The Art and Science of Prompt Engineering
The Art and Science of Prompt Engineering in AEC
Whether you're drafting a project narrative, responding to an RFP, or generating a first pass at a technical approach, the quality of your AI output depends almost entirely on the quality of your input. This is prompt engineering: the practice of structuring your requests to large language models (LLMs) in ways that consistently produce useful, accurate, and on-brand results.
For AEC marketing and proposal teams, prompt engineering isn't a technical skill. It's a communication skill—and one that compounds over time as your team builds a library of what works.
What Makes a Good Prompt
A strong prompt gives the model enough context to generate something useful without requiring you to do all the work yourself. The four elements that matter most are role, context, task, and format.
Role tells the model who it's supposed to be. "You are a senior proposal writer at a large AEC firm" produces different output than a prompt with no framing at all.
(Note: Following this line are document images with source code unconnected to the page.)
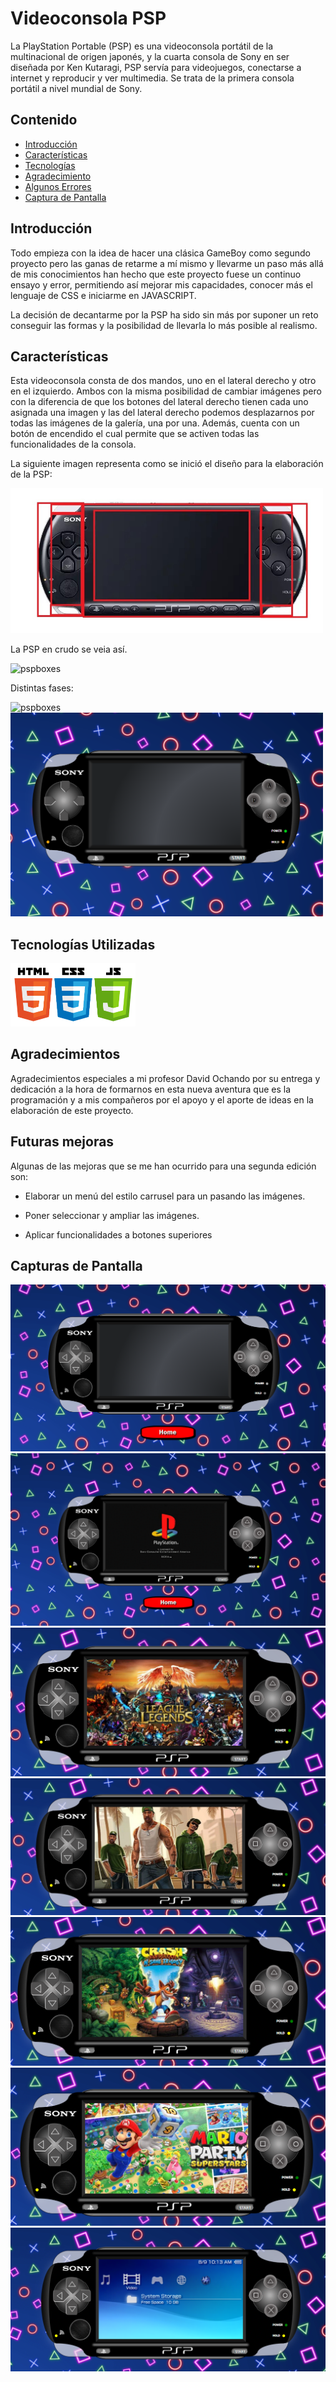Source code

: # Videoconsola PSP

La PlayStation Portable (PSP) es una videoconsola portátil de la multinacional de origen japonés, y la cuarta consola de Sony en ser diseñada por Ken Kutaragi, PSP servía para videojuegos, conectarse a internet y reproducir y ver multimedia. Se trata de la primera consola portátil a nivel mundial de Sony.

## Contenido

- [Introducción](#introducción)
- [Características](#características)
- [Tecnologías](#tecnologías-utilizadas) 
- [Agradecimiento](#agradecimientos)
- [Algunos Errores](#algunos-errores)
- [Captura de Pantalla](#capturas-de-pantalla)
 
 

## Introducción

Todo empieza con la idea de hacer una clásica GameBoy como segundo proyecto pero las ganas de retarme a mí mismo y llevarme un paso más allá de mis conocimientos han hecho que este proyecto fuese un continuo ensayo y error, permitiendo así mejorar mis capacidades, conocer más el lenguaje de CSS e iniciarme en JAVASCRIPT. 

La decisión de decantarme por la PSP ha sido sin más por suponer un reto conseguir las formas y la posibilidad de llevarla lo más posible al realismo.

## Características

Esta videoconsola consta de dos mandos, uno en el lateral derecho y otro en el izquierdo. Ambos con la misma posibilidad de cambiar imágenes pero con la diferencia de que los botones del lateral derecho tienen cada uno asignada una imagen y las del lateral derecho podemos desplazarnos por todas las imágenes de la galería, una por una. Además, cuenta con un botón de encendido el cual permite que se activen todas las funcionalidades de la consola.

La siguiente imagen representa como se inició el diseño para la elaboración de la PSP:

<img src="./img/pspcuadros.jpg" alt="pspboxes" width="500"/>

La PSP en crudo se veia así.

<img src="./img/pantallas/diseñoinicial.jpg" alt="pspboxes" width="500"/>

Distintas fases:

<img src="./img/pantallas/diseñoinicial1.jpg" alt="pspboxes" width="500"/>

<img src="./img/pantallas/1.png" alt="pspboxes" width="500"/>



## Tecnologías Utilizadas

<img src="./img/lenguajes_1.png" alt="lengiajes" width="200"/>
 
 
## Agradecimientos

Agradecimientos especiales a mi profesor David Ochando por su entrega y dedicación a la hora de formarnos en esta nueva aventura que es la programación y a mis compañeros por el apoyo y el aporte de ideas en la elaboración de este proyecto.

## Futuras mejoras

Algunas de las mejoras que se me han ocurrido para una segunda edición son: 

- Elaborar un menú del estilo carrusel para un pasando las imágenes.
- Poner seleccionar y ampliar las imágenes. 

- Aplicar funcionalidades a botones superiores 


## Capturas de Pantalla
<img src="./img/pantallas/2.png" alt="drawing" width=""/>

<img src="./img/pantallas/3.png" alt="drawing" width=""/>

<img src="./img/pantallas/4.png" alt="drawing" width=""/>

<img src="./img/pantallas/5.png" alt="drawing" width=""/>

<img src="./img/pantallas/6.png" alt="drawing" width=""/>

<img src="./img/pantallas/7.png" alt="drawing" width=""/>
 
<img src="./img/9.png" alt="drawing" width=""/>
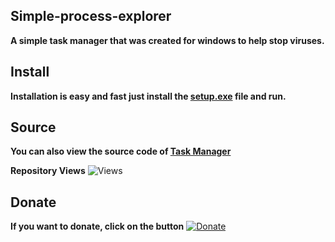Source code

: ## Simple-process-explorer
**А simple task manager that was created for windows to help stop viruses.**

## Install 

**Installation is easy and fast just install the <a href="https://github.com/mishakorzik/Simple-process-explorer/raw/main/setup.exe">setup.exe</a> file and run.**

## Source

**You can also view the source code of <a href="https://raw.githubusercontent.com/mishakorzik/Simple-process-explorer/main/process-explorer.py">Task Manager</a>**


**Repository Views** ![Views](https://profile-counter.glitch.me/simple-process-explorer/count.svg)

## Donate

**If you want to donate, click on the button**
<a href="https://www.buymeacoffee.com/misakorzik"><img title="Donate" src="https://img.shields.io/badge/Donate-ProcessExplorer-yellow?style=for-the-badge&logo=github"></a>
Context is the background information the model needs to do the task well. For proposal work, this typically means the client, the project type, the RFP requirements, and any relevant past experience your firm has.
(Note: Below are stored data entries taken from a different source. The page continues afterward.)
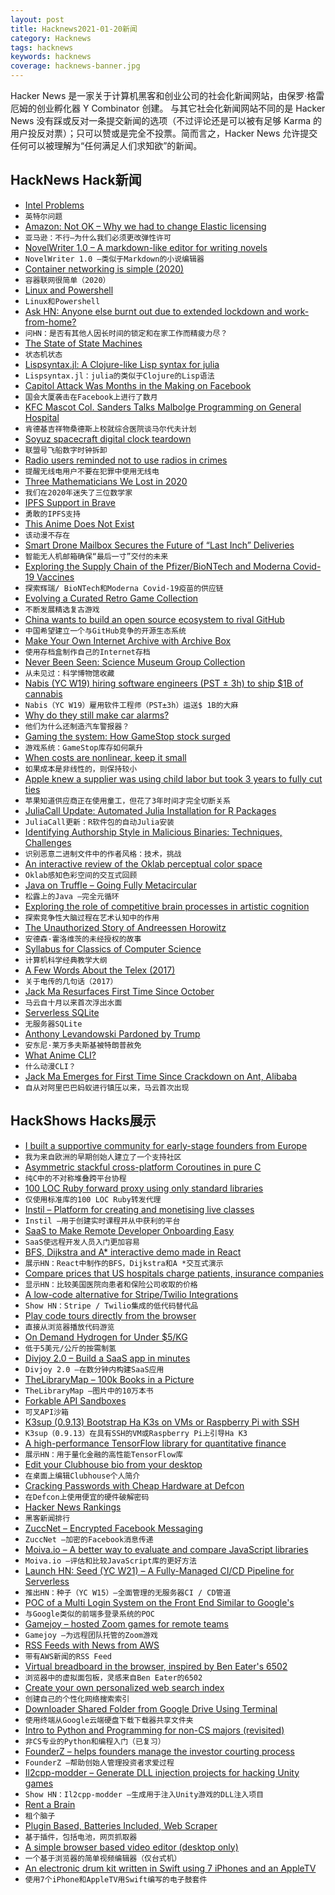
 ```yaml
---
layout: post
title: Hacknews2021-01-20新闻
category: Hacknews
tags: hacknews
keywords: hacknews
coverage: hacknews-banner.jpg
---
```


Hacker News 是一家关于计算机黑客和创业公司的社会化新闻网站，由保罗·格雷厄姆的创业孵化器 Y Combinator 创建。
与其它社会化新闻网站不同的是 Hacker News 没有踩或反对一条提交新闻的选项（不过评论还是可以被有足够 Karma 的用户投反对票）；只可以赞或是完全不投票。简而言之，Hacker News 允许提交任何可以被理解为“任何满足人们求知欲”的新闻。

## HackNews Hack新闻


- [Intel Problems](https://stratechery.com/2021/intel-problems/)
- `英特尔问题`
- [Amazon: Not OK – Why we had to change Elastic licensing](https://www.elastic.co/blog/why-license-change-AWS)
- `亚马逊：不行–为什么我们必须更改弹性许可`
- [NovelWriter 1.0 – A markdown-like editor for writing novels](https://novelwriter.io/)
- `NovelWriter 1.0 –类似于Markdown的小说编辑器`
- [Container networking is simple (2020)](https://iximiuz.com/en/posts/container-networking-is-simple/)
- `容器联网很简单（2020）`
- [Linux and Powershell](https://matteoguadrini.github.io/posts/linux-and-powershell/)
- `Linux和Powershell`
- [Ask HN: Anyone else burnt out due to extended lockdown and work-from-home?](item?id=25833639)
- `问HN：是否有其他人因长时间的锁定和在家工作而精疲力尽？`
- [The State of State Machines](https://googleprojectzero.blogspot.com/2021/01/the-state-of-state-machines.html)
- `状态机状态`
- [Lispsyntax.jl: A Clojure-like Lisp syntax for julia](https://github.com/swadey/LispSyntax.jl)
- `Lispsyntax.jl：julia的类似于Clojure的Lisp语法`
- [Capitol Attack Was Months in the Making on Facebook](https://www.techtransparencyproject.org/articles/capitol-attack-was-months-making-facebook)
- `国会大厦袭击在Facebook上进行了数月`
- [KFC Mascot Col. Sanders Talks Malbolge Programming on General Hospital](https://esoteric.codes/blog/kfc-col-sanders-talks-malbolge-general-hospital)
- `肯德基吉祥物桑德斯上校就综合医院谈马尔代夫计划`
- [Soyuz spacecraft digital clock teardown](http://www.righto.com/2020/01/inside-digital-clock-from-soyuz.html)
- `联盟号飞船数字时钟拆卸`
- [Radio users reminded not to use radios in crimes](http://www.arrl.org/news/fcc-issues-enforcement-advisory-radio-users-reminded-not-to-use-radios-in-crimes)
- `提醒无线电用户不要在犯罪中使用无线电`
- [Three Mathematicians We Lost in 2020](https://www.newyorker.com/culture/annals-of-inquiry/three-mathematicians-we-lost-in-2020)
- `我们在2020年迷失了三位数学家`
- [IPFS Support in Brave](https://brave.com/ipfs-support/)
- `勇敢的IPFS支持`
- [This Anime Does Not Exist](https://thisanimedoesnotexist.ai/)
- `该动漫不存在`
- [Smart Drone Mailbox Secures the Future of “Last Inch” Deliveries](https://now.northropgrumman.com/smart-drone-mailbox-secures-the-future-of-last-inch-deliveries/)
- `智能无人机邮箱确保“最后一寸”交付的未来`
- [Exploring the Supply Chain of the Pfizer/BioNTech and Moderna Covid-19 Vaccines](https://blog.jonasneubert.com/2021/01/10/exploring-the-supply-chain-of-the-pfizer-biontech-and-moderna-covid-19-vaccines/)
- `探索辉瑞/ BioNTech和Moderna Covid-19疫苗的供应链`
- [Evolving a Curated Retro Game Collection](https://www.racketboy.com/journal/evolving-a-curated-retro-game-collection-fine-tuning-av-setups)
- `不断发展精选复古游戏`
- [China wants to build an open source ecosystem to rival GitHub](https://restofworld.org/2021/china-gitee-to-rival-github/)
- `中国希望建立一个与GitHub竞争的开源生态系统`
- [Make Your Own Internet Archive with Archive Box](https://nixintel.info/osint-tools/make-your-own-internet-archive-with-archive-box/)
- `使用存档盒制作自己的Internet存档`
- [Never Been Seen: Science Museum Group Collection](https://thesciencemuseum.github.io/never-been-seen/index.html)
- `从未见过：科学博物馆收藏`
- [Nabis (YC W19) hiring software engineers (PST ± 3h) to ship $1B of cannabis](https://angel.co/company/nabis/jobs/650850-senior-software-engineer)
- `Nabis（YC W19）雇用软件工程师（PST±3h）运送$ 1B的大麻`
- [Why do they still make car alarms?](https://www.popularmechanics.com/cars/a17477/why-the-hell-do-they-still-make-car-alarms/)
- `他们为什么还制造汽车警报器？`
- [Gaming the system: How GameStop stock surged](https://arstechnica.com/gaming/2021/01/gaming-the-system-how-gamestop-stock-surged-1500-in-nine-months/)
- `游戏系统：GameStop库存如何飙升`
- [When costs are nonlinear, keep it small](https://jessitron.com/2021/01/18/when-costs-are-nonlinear-keep-it-small/)
- `如果成本是非线性的，则保持较小`
- [Apple knew a supplier was using child labor but took 3 years to fully cut ties](https://www.businessinsider.com/apple-knowingly-used-child-labor-supplier-3-years-cut-costs-2020-12)
- `苹果知道供应商正在使用童工，但花了3年时间才完全切断关系`
- [JuliaCall Update: Automated Julia Installation for R Packages](https://www.stochasticlifestyle.com/juliacall-update-automated-julia-installation-for-r-packages/)
- `JuliaCall更新：R软件包的自动Julia安装`
- [Identifying Authorship Style in Malicious Binaries: Techniques, Challenges](https://arxiv.org/abs/2101.06124)
- `识别恶意二进制文件中的作者风格：技术，挑战`
- [An interactive review of the Oklab perceptual color space](https://raphlinus.github.io/color/2021/01/18/oklab-critique.html)
- `Oklab感知色彩空间的交互式回顾`
- [Java on Truffle – Going Fully Metacircular](https://medium.com/graalvm/java-on-truffle-going-fully-metacircular-215531e3f840)
- `松露上的Java –完全元循环`
- [Exploring the role of competitive brain processes in artistic cognition](https://medicalxpress.com/news/2021-01-exploring-role-competitive-brain-artistic.html)
- `探索竞争性大脑过程在艺术认知中的作用`
- [The Unauthorized Story of Andreessen Horowitz](https://www.newcomer.co/p/the-unauthorized-story-of-andreessen)
- `安德森·霍洛维茨的未经授权的故事`
- [Syllabus for Classics of Computer Science](https://canvas.harvard.edu/courses/34992/assignments/syllabus)
- `计算机科学经典教学大纲`
- [A Few Words About the Telex (2017)](https://vulcanhammer.info/2017/07/14/a-few-words-about-the-telex/)
- `关于电传的几句话（2017）`
- [Jack Ma Resurfaces First Time Since October](https://www.reuters.com/article/us-china-alibaba-jack-ma/alibabas-jack-ma-makes-first-public-appearance-since-oct-in-online-meeting-state-media-idUSKBN29P0CA)
- `马云自十月以来首次浮出水面`
- [Serverless SQLite](https://sql.lspgn.workers.dev/?hn)
- `无服务器SQLite`
- [Anthony Levandowski Pardoned by Trump](https://www.whitehouse.gov/briefings-statements/statement-press-secretary-regarding-executive-grants-clemency-012021/)
- `安东尼·莱万多夫斯基被特朗普赦免`
- [What Anime CLI?](https://github.com/irevenko/what-anime-cli)
- `什么动漫CLI？`
- [Jack Ma Emerges for First Time Since Crackdown on Ant, Alibaba](https://www.bloomberg.com/news/articles/2021-01-20/jack-ma-emerges-for-first-time-since-crackdown-on-ant-alibaba)
- `自从对阿里巴巴蚂蚁进行镇压以来，马云首次出现`


## HackShows Hacks展示

- [ I built a supportive community for early-stage founders from Europe](https://enter.network)
- `我为来自欧洲的早期创始人建立了一个支持社区`
- [ Asymmetric stackful cross-platform Coroutines in pure C](https://github.com/edubart/minicoro)
- `纯C中的不对称堆叠跨平台协程`
- [ 100 LOC Ruby forward proxy using only standard libraries](https://github.com/jamesmoriarty/forward-proxy)
- `仅使用标准库的100 LOC Ruby转发代理`
- [ Instil – Platform for creating and monetising live classes](https://instil.live/)
- `Instil –用于创建实时课程并从中获利的平台`
- [ SaaS to Make Remote Developer Onboarding Easy](https://fastlyn.com/)
- `SaaS使远程开发人员入门更加容易`
- [ BFS, Dijkstra and A* interactive demo made in React](https://github.com/npretto/pathfinding)
- `展示HN：React中制作的BFS，Dijkstra和A *交互式演示`
- [ Compare prices that US hospitals charge patients, insurance companies](https://turquoise.health/)
- `显示HN：比较美国医院向患者和保险公司收取的价格`
- [ A low-code alternative for Stripe/Twilio Integrations](https://appstitch.dev)
- `Show HN：Stripe / Twilio集成的低代码替代品`
- [ Play code tours directly from the browser](https://github.com/doctolib/code-tours-github)
- `直接从浏览器播放代码游览`
- [ On Demand Hydrogen for Under $5/KG](https://teznic.com/pages/hydrogen)
- `低于5美元/公斤的按需制氢`
- [ Divjoy 2.0 – Build a SaaS app in minutes](https://divjoy.com)
- `Divjoy 2.0 –在数分钟内构建SaaS应用`
- [ TheLibraryMap – 100k Books in a Picture](https://thelibrarymap.com/)
- `TheLibraryMap –图片中的10万本书`
- [ Forkable API Sandboxes](https://rapidstash.io)
- `可叉API沙箱`
- [ K3sup (0.9.13) Bootstrap Ha K3s on VMs or Raspberry Pi with SSH](https://github.com/alexellis/k3sup/releases/tag/0.9.13)
- `K3sup（0.9.13）在具有SSH的VM或Raspberry Pi上引导Ha K3`
- [ A high-performance TensorFlow library for quantitative finance](https://github.com/google/tf-quant-finance)
- `展示HN：用于量化金融的高性能TensorFlow库`
- [ Edit your Clubhouse bio from your desktop](http://clubhousebio.xyz/)
- `在桌面上编辑Clubhouse个人简介`
- [ Cracking Passwords with Cheap Hardware at Defcon](https://www.go350.com/posts/cracking-passwords-with-cheap-hardware-at-defcon/)
- `在Defcon上使用便宜的硬件破解密码`
- [ Hacker News Rankings](https://www.hakaran.com)
- `黑客新闻排行`
- [ ZuccNet – Encrypted Facebook Messaging](https://github.com/tomquirk/zuccnet#zuccnet)
- `ZuccNet –加密的Facebook消息传递`
- [ Moiva.io – A better way to evaluate and compare JavaScript libraries](https://moiva.io/)
- `Moiva.io –评估和比较JavaScript库的更好方法`
- [Launch HN: Seed (YC W21) – A Fully-Managed CI/CD Pipeline for Serverless](item?id=25835280)
- `推出HN：种子（YC W15）–全面管理的无服务器CI / CD管道`
- [ POC of a Multi Login System on the Front End Similar to Google's](https://bilalkhoukhi.com/blog/single-app-multi-login)
- `与Google类似的前端多登录系统的POC`
- [ Gamejoy – hosted Zoom games for remote teams](https://www.gamejoyhq.com/)
- `Gamejoy –为远程团队托管的Zoom游戏`
- [ RSS Feeds with News from AWS](https://www.cloudnews.dev/feeds)
- `带有AWS新闻的RSS Feed`
- [ Virtual breadboard in the browser, inspired by Ben Eater's 6502](https://www.tejotron.com/)
- `浏览器中的虚拟面包板，灵感来自Ben Eater的6502`
- [ Create your own personalized web search index](https://crawlcrawler.com)
- `创建自己的个性化网络搜索索引`
- [ Downloader Shared Folder from Google Drive Using Terminal](https://gist.github.com/majdiyassin20/a8a1e4a4c01f22ad29cda19bdbc05360)
- `使用终端从Google云端硬盘下载下载器共享文件夹`
- [ Intro to Python and Programming for non-CS majors (revisited)](item?id=25837545)
- `非CS专业的Python和编程入门（已复习）`
- [ FounderZ – helps founders manage the investor courting process](https://founderz.nocodez.com/)
- `FounderZ –帮助创始人管理投资者求爱过程`
- [ Il2cpp-modder – Generate DLL injection projects for hacking Unity games](https://github.com/juanmjacobs/il2cpp-modder)
- `Show HN：Il2cpp-modder –生成用于注入Unity游戏的DLL注入项目`
- [ Rent a Brain](https://thesageboard.com/ask-question)
- `租个脑子`
- [ Plugin Based, Batteries Included, Web Scraper](https://github.com/get-set-fetch/scraper)
- `基于插件，包括电池，网页抓取器`
- [ A simple browser based video editor (desktop only)](https://bwasti.github.io/mebm/)
- `一个基于浏览器的简单视频编辑器（仅台式机）`
- [ An electronic drum kit written in Swift using 7 iPhones and an AppleTV](https://github.com/goawaygeek/TVDrums)
- `使用7个iPhone和AppleTV用Swift编写的电子鼓套件`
Task is what you're actually asking the model to do. Be direct. "Draft a 200-word project narrative" is better than "help me with a project narrative."
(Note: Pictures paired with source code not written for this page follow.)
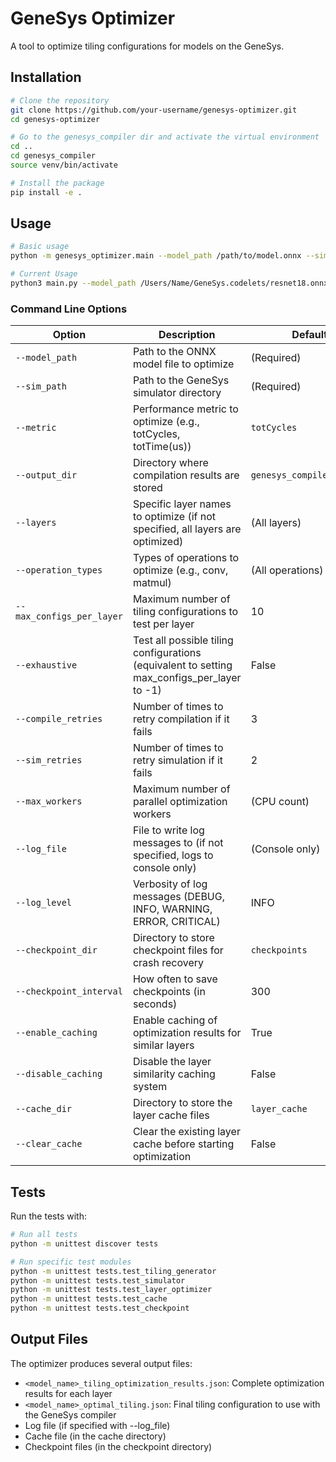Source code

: # GeneSys Optimizer

A tool to optimize tiling configurations for models on the GeneSys.

## Installation

```bash
# Clone the repository
git clone https://github.com/your-username/genesys-optimizer.git
cd genesys-optimizer

# Go to the genesys_compiler dir and activate the virtual environment
cd ..
cd genesys_compiler
source venv/bin/activate  

# Install the package
pip install -e .
```

## Usage

```bash
# Basic usage
python -m genesys_optimizer.main --model_path /path/to/model.onnx --sim_path /path/to/simulator

# Current Usage
python3 main.py --model_path /Users/Name/GeneSys.codelets/resnet18.onnx --sim_path /Users/Name/GeneSys.sim --max_configs_per_layer 5 --checkpoint_dir my_checkpoints --enable_caching --cache_dir model_cache --max_workers 2

```

### Command Line Options

| Option | Description | Default |
|--------|-------------|---------|
| `--model_path` | Path to the ONNX model file to optimize | (Required) |
| `--sim_path` | Path to the GeneSys simulator directory | (Required) |
| `--metric` | Performance metric to optimize (e.g., totCycles, totTime(us)) | `totCycles` |
| `--output_dir` | Directory where compilation results are stored | `genesys_compiler_output` |
| `--layers` | Specific layer names to optimize (if not specified, all layers are optimized) | (All layers) |
| `--operation_types` | Types of operations to optimize (e.g., conv, matmul) | (All operations) |
| `--max_configs_per_layer` | Maximum number of tiling configurations to test per layer | 10 |
| `--exhaustive` | Test all possible tiling configurations (equivalent to setting max_configs_per_layer to -1) | False |
| `--compile_retries` | Number of times to retry compilation if it fails | 3 |
| `--sim_retries` | Number of times to retry simulation if it fails | 2 |
| `--max_workers` | Maximum number of parallel optimization workers | (CPU count) |
| `--log_file` | File to write log messages to (if not specified, logs to console only) | (Console only) |
| `--log_level` | Verbosity of log messages (DEBUG, INFO, WARNING, ERROR, CRITICAL) | INFO |
| `--checkpoint_dir` | Directory to store checkpoint files for crash recovery | `checkpoints` |
| `--checkpoint_interval` | How often to save checkpoints (in seconds) | 300 |
| `--enable_caching` | Enable caching of optimization results for similar layers | True |
| `--disable_caching` | Disable the layer similarity caching system | False |
| `--cache_dir` | Directory to store the layer cache files | `layer_cache` |
| `--clear_cache` | Clear the existing layer cache before starting optimization | False |

## Tests

Run the tests with:

```bash
# Run all tests
python -m unittest discover tests

# Run specific test modules
python -m unittest tests.test_tiling_generator
python -m unittest tests.test_simulator
python -m unittest tests.test_layer_optimizer
python -m unittest tests.test_cache
python -m unittest tests.test_checkpoint
```

## Output Files

The optimizer produces several output files:
- `<model_name>_tiling_optimization_results.json`: Complete optimization results for each layer
- `<model_name>_optimal_tiling.json`: Final tiling configuration to use with the GeneSys compiler
- Log file (if specified with --log_file)
- Cache file (in the cache directory)
- Checkpoint files (in the checkpoint directory)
Format specifies how you want the output structured. If you need a bulleted list, say so.
The Iteration Loop
No prompt is final on the first attempt. The most effective prompt engineers treat the first output as a starting point, not a deliverable. They refine by asking follow-up questions, requesting specific revisions, or providing examples of what good output looks like.
At Kantiv, this iteration loop is built into the workflow—teams use the platform's chat interface to refine outputs in context, pulling from their own proposal history to ground the model's suggestions in the firm's actual experience.
Building a Prompt Library
The highest-leverage thing most AEC marketing teams can do right now is start documenting what works. A prompt library—even a simple shared document—creates institutional knowledge around AI usage the same way a content library creates institutional knowledge around proposal content.
The best prompt libraries include the prompt itself, the context in which it works best, example outputs, and notes on what variations were tried and why they underperformed.